Résumé de conclusions d'enquête en vertu de la LPRPDE no 2002-60

[Principes 4.5 et 4.5.2 de l'annexe 1; alinéa 4(2)b) et paragraphe 8(3)]

Plainte

L'employée d'un aéroport s'est plainte qu'un transporteur aérien lui ait refusé l'accès à ses renseignements personnels contenus dans des dossiers liés à une plainte précédemment déposée contre elle par des employés du transporteur aérien.

Résumé de l'enquête

Notre plaignante avait elle-même été l'objet d'une plainte déposée auprès des autorités aéroportuaires à la fin de 1999 par plusieurs employés du transporteur aérien en question. Ces employés avaient envoyé une copie de leur plainte à leur employeur, le transporteur aérien. Au début de 2000, l'aéroport avait officiellement répondu à la direction du transporteur aérien au sujet de la plainte, et les employés du transporteur aérien en question avaient chacun reçu une copie de la réponse.

À la mi-mai 2001, notre plaignante avait envoyé au transporteur aérien une demande officielle d'accès à tous les renseignements concernant la plainte qui avait été déposée contre elle. N'ayant toujours pas reçu de réponse du transporteur aérien à la fin août, elle a elle-même déposé sa plainte au Commissariat.

Suite à des entrevues et des recherches, le Commissariat a établi que le transporteur aérien n'avait plus, dans ses dossiers, de renseignements sur la plainte que ses employés avaient déposée contre notre plaignante. Parmi les employés eux-mêmes, un seul avait conservé des documents liés à cette plainte, mais refusait de les communiquer. Le transporteur était d'avis que, de toute façon, il n'avait pas créé les dossiers et, ne les ayant pas en sa possession, il ne lui appartenait pas de les communiquer.

À la fin avril 2002, après l'intervention du Commissariat, notre plaignante a finalement reçu une réponse à sa demande initiale d'accès, soit que le transporteur aérien n'avait plus de dossiers pertinents pour la demande.

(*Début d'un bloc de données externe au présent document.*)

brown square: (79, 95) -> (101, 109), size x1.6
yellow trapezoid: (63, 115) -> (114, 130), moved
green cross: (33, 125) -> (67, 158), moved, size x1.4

Conclusions du commissaire

Rendues le 19 juillet 2002

Compétence : Depuis le 1er janvier 2001, la Loi sur la protection des renseignements personnels et les documents électroniques s'applique aux entreprises fédérales. Le commissaire avait compétence dans cette cause parce que les transporteurs aériens sont des entreprises fédérales selon la définition de la Loi.

Application : Le principe 4.5 de l'annexe 1 énonce notamment qu'on ne doit conserver les renseignements personnels qu'aussi longtemps que nécessaire pour la réalisation des fins déterminées. Le principe 4.5.2 énonce notamment que l'on doit conserver les renseignements personnels servant à prendre une décision au sujet d'une personne suffisamment longtemps pour permettre à la personne concernée d'exercer son droit d'accès à l'information après que la décision a été prise. L'alinéa 4(2)b) stipule que la Loi ne s'applique pas à un individu à l'égard des renseignements personnels qu'il recueille, utilise ou communique à des fins personnelles ou domestiques et à aucune autre fin. Le paragraphe 8(3) énonce qu'une organisation saisie de la demande doit y donner suite avec la diligence voulue et, en tout état de cause, dans les 30 jours suivant sa réception.

Le commissaire a établi que le transporteur aérien n'avait pas l'obligation de conserver les renseignements liés à la plainte sur l'employée de l'aéroport parce qu'il n'avait pas besoin des renseignements à ses fins et n'avait pas pris de décision au sujet de cette personne en se fondant sur ces renseignements. Il a donc conclu que le transporteur aérien s'était conformé au principe 4.5 et n'avait pas contrevenu au principe 4.5.2. Il a aussi conclu, à l'égard de l'alinéa 4(2)b), que les renseignements conservés par l'employé du transporteur aérien n'étaient pas soumis à la Loi.

Cependant, le commissaire a établi que le transporteur aérien avait omis de répondre à la demande d'accès de la plaignante dans le délai prescrit de 30 jours. Il a donc conclu que le transporteur aérien avait contrevenu au paragraphe 8(3).

Notant que la plaignante avait fini par recevoir une réponse satisfaisante, le commissaire a conclu que la plainte était fondée et résolue.